Exploitatieverplichting
De ROZ-modellen bepalen dat een huurder verplicht is het gehuurde voortdurend, daadwerkelijk en zelf te gebruiken. Enerzijds wordt hiermee het recht om onder te verhuren uitgesloten, anderzijds betekent dit dat de huurder verplicht is in het gehuurde te exploiteren. Een verhuurder heeft belang bij exploitatie van het gehuurde. Indien het pand wordt gebruikt, kan het niet worden gekraakt en zal eventuele schade snel worden opgemerkt. Het pand raakt niet in verval. Een pand dat in gebruik is, vertegenwoordigt daarom een hogere waarde.

**Aangeleverd materiaal**
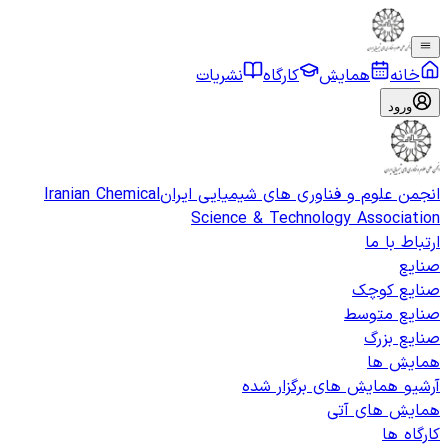
خانه
همایش
کارگاه
نشریات
ورود
انجمن علوم و فناوری های شیمیایی ایران
Iranian Chemical
Science & Technology Association
ارتباط با ما
صنایع
صنایع کوچک
صنایع متوسط
صنایع بزرگ
همایش ها
آرشیو همایش های برگزار شده
همایش های آتی
کارگاه ها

**Opdrachten**
1 > Schrijf uit de tekst over de exploitatieverplichting letterlijk over vanaf "Exploitatieverplichting" tot en met "een hogere waarde.".
2 > Beantwoord de volgende vragen op basis van de tekst over de exploitatieverplichting.
(a) Welk recht wordt volgens de ROZ-modellen uitgesloten door de verplichting het gehuurde zelf te gebruiken?
(b) Wat kan er met een pand dat wordt gebruikt niet gebeuren?
(c) Wat vertegenwoordigt een pand dat in gebruik is?

**Antwoorden**
1 >
Exploitatieverplichting
De ROZ-modellen bepalen dat een huurder verplicht is het gehuurde voortdurend, daadwerkelijk en zelf te gebruiken. Enerzijds wordt hiermee het recht om onder te verhuren uitgesloten, anderzijds betekent dit dat de huurder verplicht is in het gehuurde te exploiteren. Een verhuurder heeft belang bij exploitatie van het gehuurde. Indien het pand wordt gebruikt, kan het niet worden gekraakt en zal eventuele schade snel worden opgemerkt. Het pand raakt niet in verval. Een pand dat in gebruik is, vertegenwoordigt daarom een hogere waarde.

2 >
(a) Het recht om onder te verhuren.
(b) Het kan niet worden gekraakt.
(c) Een hogere waarde.